Work required:
Copy nothing but the lines below, from the one with "Od muslimana se" through the one with "ltaart dag.", exactly as written; no pictures should appear.

[[ The records open ]]

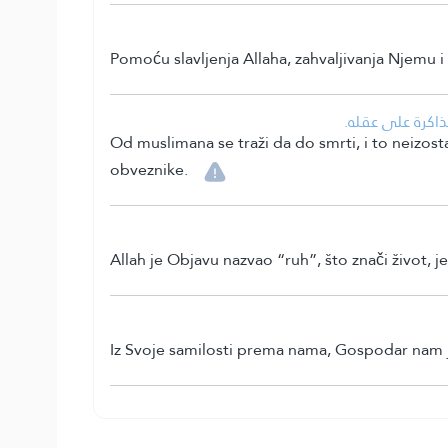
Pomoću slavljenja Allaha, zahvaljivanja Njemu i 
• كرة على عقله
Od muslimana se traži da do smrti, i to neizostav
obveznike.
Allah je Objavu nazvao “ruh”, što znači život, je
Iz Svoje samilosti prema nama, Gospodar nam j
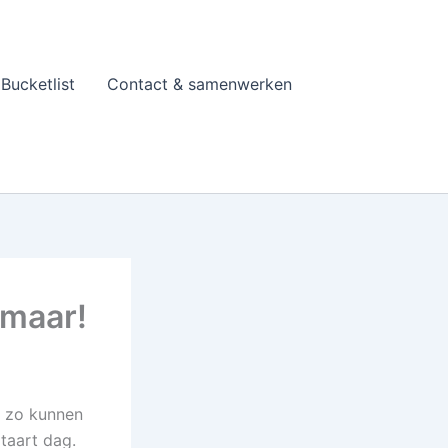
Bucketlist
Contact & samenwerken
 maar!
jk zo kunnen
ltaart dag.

[[ The records closed ]]
[[ The records open ]]

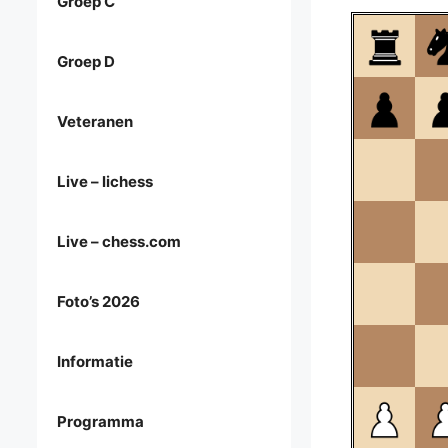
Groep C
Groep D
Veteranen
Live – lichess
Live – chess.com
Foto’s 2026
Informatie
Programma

[[ The records closed ]]

Answer space:
Od muslimana se traži da do smrti, i to neizostav
obveznike.
Allah je Objavu nazvao “ruh”, što znači život, je
Iz Svoje samilosti prema nama, Gospodar nam j
Bucketlist
Contact & samenwerken
 maar!
jk zo kunnen
ltaart dag.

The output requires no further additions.